C’est dans un environnement difficile et malgré le climat aride de leur région désertique que les maraîchers d’Agadez ont acquis une renommée dans la production des fruits, légumes, épices et tubercules. Cependant, ces derniers temps la clientèle se montre timide. Cette année selon le secrétaire à l’organisation M. Harouna Asgid ils ont amené 5342 cartons d’agrumes, 4560 sacs de pomme de terre.
Pour la petite l’histoire, la foire des maraîchers d’Agadez, a été initiée par un certain Souleymane Barka avec l’appui de l’ancien Premier ministre, M. Birgi Rafini qui a assuré le déplacement des produits. Ils se sont installés au tout début dans la ville au rond point Gadafawa au quartier Yantala et étaient 11 maraîchers.

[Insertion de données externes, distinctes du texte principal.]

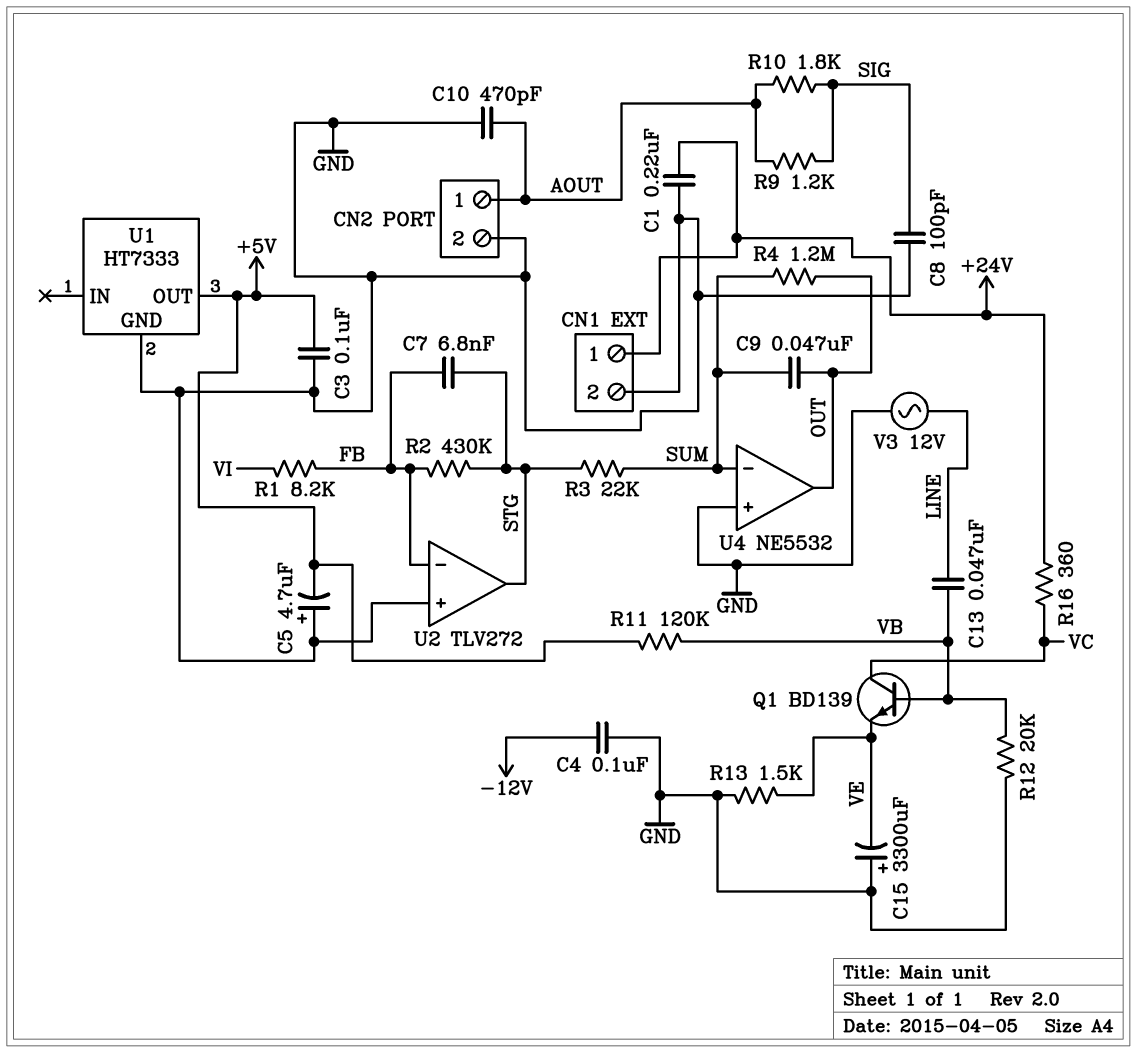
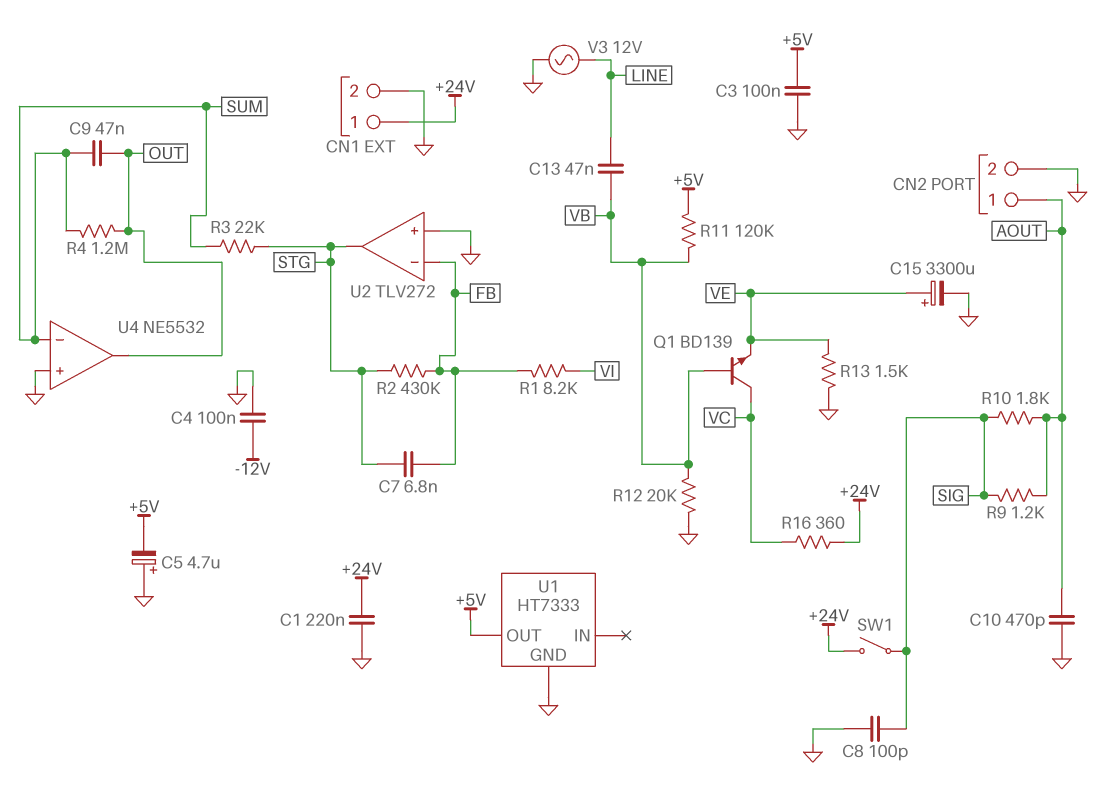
C15: 3300uF (plus GND, minus VE) -> 3300uF (plus VE, minus GND)
SW1: none -> switch (+24V, SIG)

Nonobstant le dévouement et la détermination de ces producteurs qui font la promotion des produits nigériens, ils sont confrontés à un problème d’enclavement dû au mauvais état de la route : «notre seul problème c’est la route, les routes ne sont pas bonnes à emprunter vraiment et c’est ce qui décourage certains de nos frères à participer à cette foire», souligne, Mohamed Alhassan l’air un peu déçu. Aussi, le vice-président de la fédération de la structure des maraîchers, M. Adam Ibrahim, évoque le manque de moyen de conditionnement de leurs produits frais sur le marché et lors du transport. D’où son appel aux autorités et aux partenaires pour aider ces braves producteurs de la région d’Agadez et aménager une chambre froide appropriée pour le stockage parce qu’il arrive que certains produits s’assèchent un peu et leur valeur chute. Ces jeunes n’ont pour seule activité que le maraichage. Ils contribuent d’une certaine façon à la lutte contre l’insécurité alimentaire à travers l’initiative des 3N (les nigériens nourrissent les nigériens). C’est pourquoi le Premier ministre du Niger lors de sa visite le 25 janvier 2022 sur les stands de la foire à la Place Toumo, s’est dit impressionné par la diversité des produits qui sont exposés et leur qualité. «On peut se rendre compte que rien que la Région d’Agadez est à mesure de nourrir une partie de la population», a-t-il apprécié. «C’est une foire qu’il faut encourager et nous allons les encourager pour qu’ils reviennent chaque année», a-t-il promis.